INSTRUCTION: For the material that follows, tally the lines holding "Lead" and give the total alone.
[DATA SHOWN]
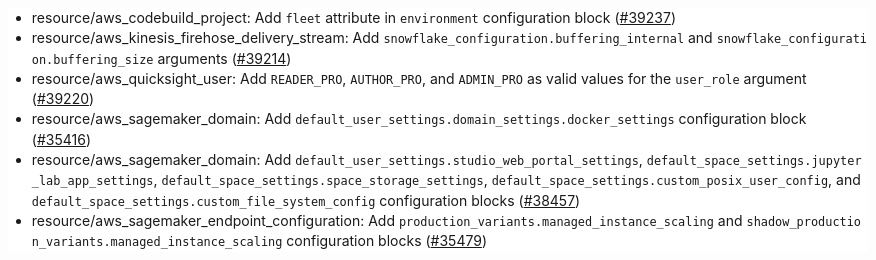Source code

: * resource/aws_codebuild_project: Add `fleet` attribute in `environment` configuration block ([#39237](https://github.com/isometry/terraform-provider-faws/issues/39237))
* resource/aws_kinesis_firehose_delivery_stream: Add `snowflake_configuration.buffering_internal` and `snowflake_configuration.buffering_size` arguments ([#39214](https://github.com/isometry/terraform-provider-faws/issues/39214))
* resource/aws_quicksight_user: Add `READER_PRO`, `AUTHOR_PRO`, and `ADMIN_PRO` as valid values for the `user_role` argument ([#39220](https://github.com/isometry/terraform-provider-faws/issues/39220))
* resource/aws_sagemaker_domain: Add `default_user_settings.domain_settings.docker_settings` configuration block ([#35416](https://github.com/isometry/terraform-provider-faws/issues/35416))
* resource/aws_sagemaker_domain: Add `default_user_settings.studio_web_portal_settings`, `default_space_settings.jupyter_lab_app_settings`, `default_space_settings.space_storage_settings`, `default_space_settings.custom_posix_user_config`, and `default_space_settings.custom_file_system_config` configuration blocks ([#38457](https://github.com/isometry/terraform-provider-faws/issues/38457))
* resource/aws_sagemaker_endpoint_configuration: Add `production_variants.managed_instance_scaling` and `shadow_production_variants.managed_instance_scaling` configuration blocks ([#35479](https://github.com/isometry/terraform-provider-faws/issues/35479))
[/DATA SHOWN]
[DATA SHOWN]
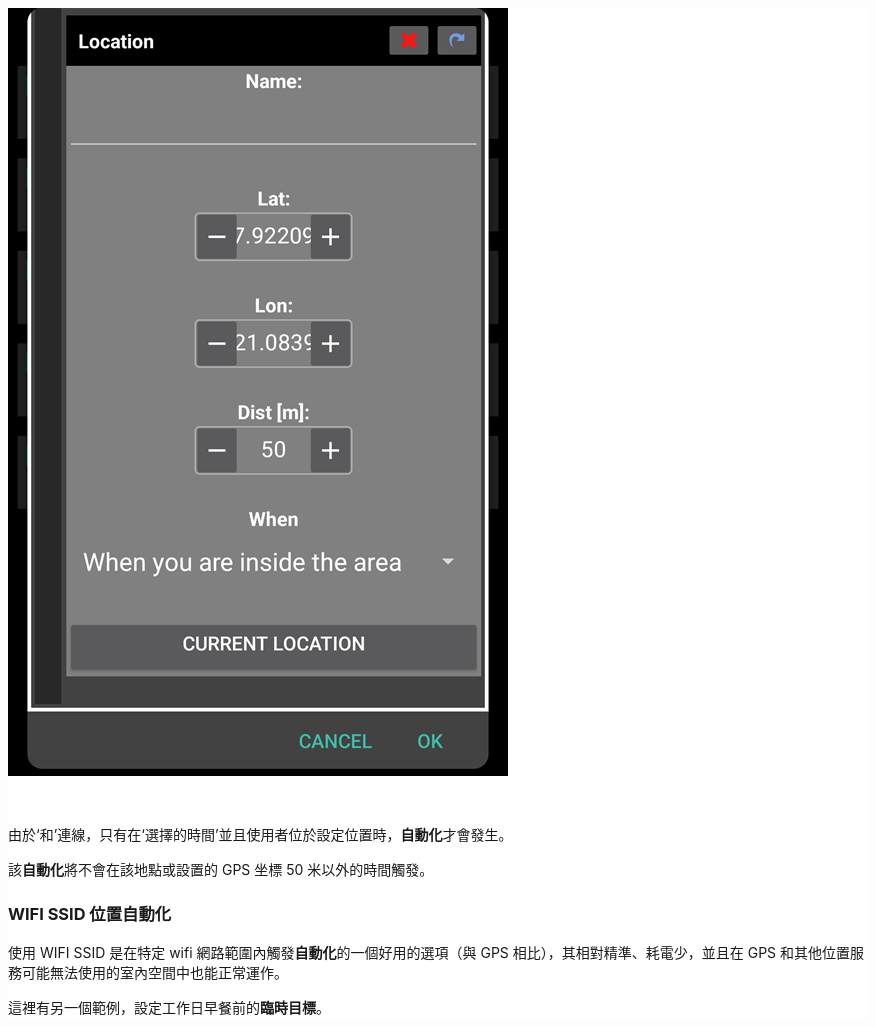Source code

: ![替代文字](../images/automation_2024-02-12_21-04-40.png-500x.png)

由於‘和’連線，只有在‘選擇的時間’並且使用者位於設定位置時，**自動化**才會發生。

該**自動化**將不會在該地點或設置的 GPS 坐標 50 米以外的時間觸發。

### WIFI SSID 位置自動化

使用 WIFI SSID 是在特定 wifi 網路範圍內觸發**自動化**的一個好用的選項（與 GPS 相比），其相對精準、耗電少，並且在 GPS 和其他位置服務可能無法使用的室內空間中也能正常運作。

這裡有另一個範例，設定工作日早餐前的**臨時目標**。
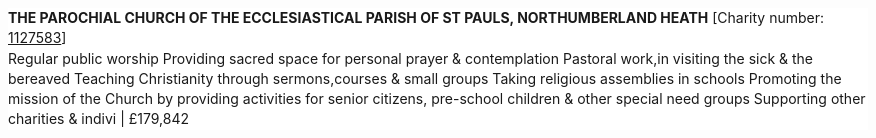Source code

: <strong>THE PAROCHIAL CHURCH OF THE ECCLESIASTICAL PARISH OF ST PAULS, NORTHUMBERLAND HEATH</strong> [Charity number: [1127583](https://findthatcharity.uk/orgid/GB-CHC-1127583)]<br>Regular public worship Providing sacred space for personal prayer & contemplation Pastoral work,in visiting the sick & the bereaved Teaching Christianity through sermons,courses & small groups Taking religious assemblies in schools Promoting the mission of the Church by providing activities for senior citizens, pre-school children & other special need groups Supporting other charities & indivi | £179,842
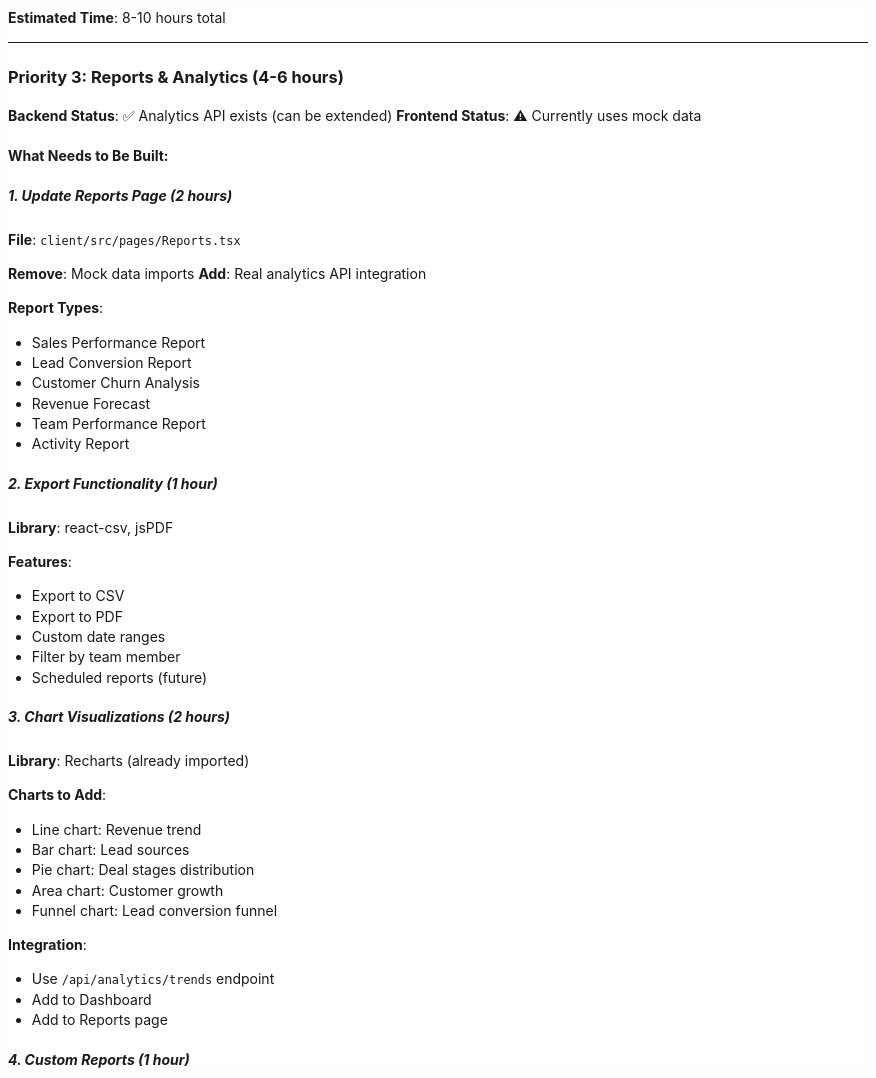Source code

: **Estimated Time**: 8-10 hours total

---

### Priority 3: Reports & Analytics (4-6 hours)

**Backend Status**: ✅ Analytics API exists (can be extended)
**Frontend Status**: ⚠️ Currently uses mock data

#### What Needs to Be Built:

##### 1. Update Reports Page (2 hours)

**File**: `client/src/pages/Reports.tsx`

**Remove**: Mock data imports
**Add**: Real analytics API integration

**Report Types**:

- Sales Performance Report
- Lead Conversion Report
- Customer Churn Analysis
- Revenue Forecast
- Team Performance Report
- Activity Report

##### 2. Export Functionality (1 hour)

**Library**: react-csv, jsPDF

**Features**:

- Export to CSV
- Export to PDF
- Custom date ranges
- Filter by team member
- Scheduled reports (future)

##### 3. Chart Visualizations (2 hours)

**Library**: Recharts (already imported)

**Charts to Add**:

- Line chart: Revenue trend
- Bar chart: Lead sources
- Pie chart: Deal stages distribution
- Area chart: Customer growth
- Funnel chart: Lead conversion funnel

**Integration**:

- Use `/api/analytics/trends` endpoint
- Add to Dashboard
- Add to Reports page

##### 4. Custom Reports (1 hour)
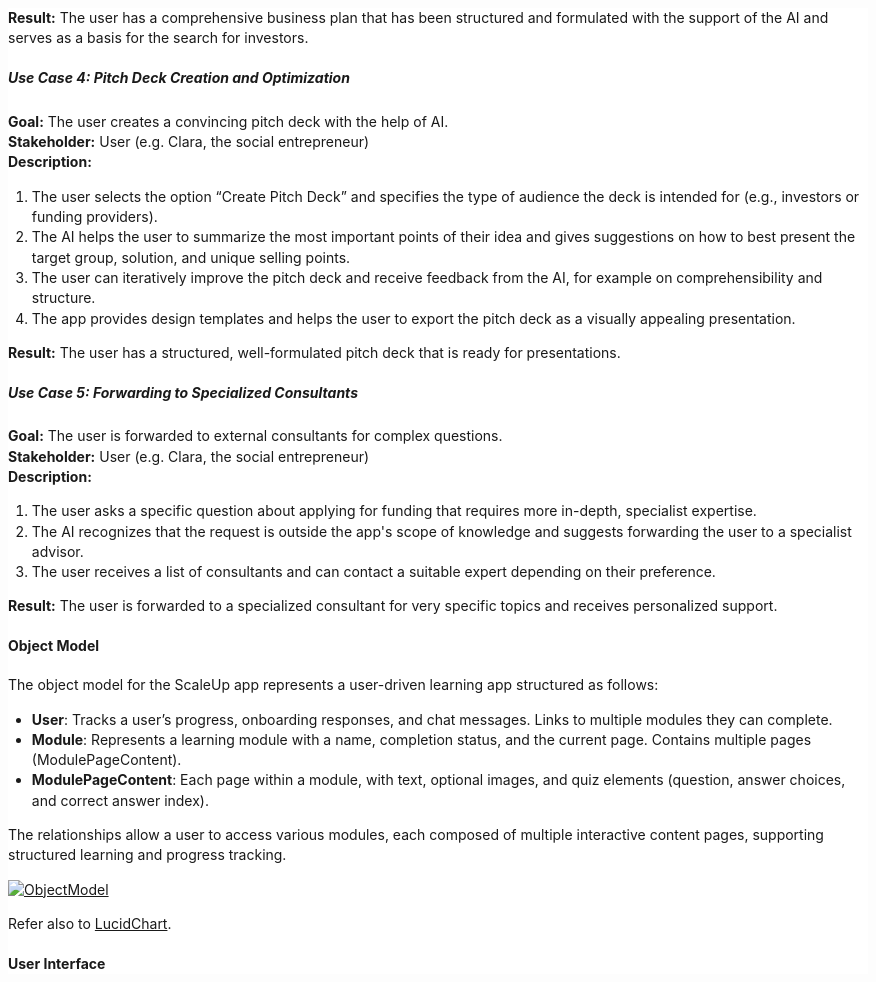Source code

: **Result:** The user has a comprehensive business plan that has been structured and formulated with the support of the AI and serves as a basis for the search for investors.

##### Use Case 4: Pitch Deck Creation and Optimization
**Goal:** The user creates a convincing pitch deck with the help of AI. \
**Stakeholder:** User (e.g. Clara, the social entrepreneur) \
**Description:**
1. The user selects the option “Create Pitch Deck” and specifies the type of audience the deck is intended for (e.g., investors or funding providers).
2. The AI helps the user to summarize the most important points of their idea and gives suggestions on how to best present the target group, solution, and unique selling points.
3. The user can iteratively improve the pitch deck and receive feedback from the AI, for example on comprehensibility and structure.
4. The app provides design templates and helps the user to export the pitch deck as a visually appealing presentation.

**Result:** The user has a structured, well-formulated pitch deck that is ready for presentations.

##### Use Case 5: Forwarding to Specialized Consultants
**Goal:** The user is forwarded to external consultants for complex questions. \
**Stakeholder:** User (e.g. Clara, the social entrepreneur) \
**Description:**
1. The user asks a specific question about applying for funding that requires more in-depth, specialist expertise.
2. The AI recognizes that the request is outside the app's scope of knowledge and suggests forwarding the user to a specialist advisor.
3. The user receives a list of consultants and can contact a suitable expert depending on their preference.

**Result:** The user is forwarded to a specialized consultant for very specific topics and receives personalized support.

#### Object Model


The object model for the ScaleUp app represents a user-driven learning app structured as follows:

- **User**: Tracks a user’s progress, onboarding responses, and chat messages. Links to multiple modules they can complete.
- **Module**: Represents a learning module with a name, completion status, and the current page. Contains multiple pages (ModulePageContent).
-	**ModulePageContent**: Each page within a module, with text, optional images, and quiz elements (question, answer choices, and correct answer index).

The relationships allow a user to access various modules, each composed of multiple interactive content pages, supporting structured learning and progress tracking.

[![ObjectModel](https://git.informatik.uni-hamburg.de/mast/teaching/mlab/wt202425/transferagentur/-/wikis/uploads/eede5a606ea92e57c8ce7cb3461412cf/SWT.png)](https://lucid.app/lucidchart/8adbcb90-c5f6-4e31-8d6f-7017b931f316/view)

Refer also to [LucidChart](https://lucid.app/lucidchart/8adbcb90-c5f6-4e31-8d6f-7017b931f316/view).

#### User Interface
[/DATA SHOWN]
THE ANSWER: 3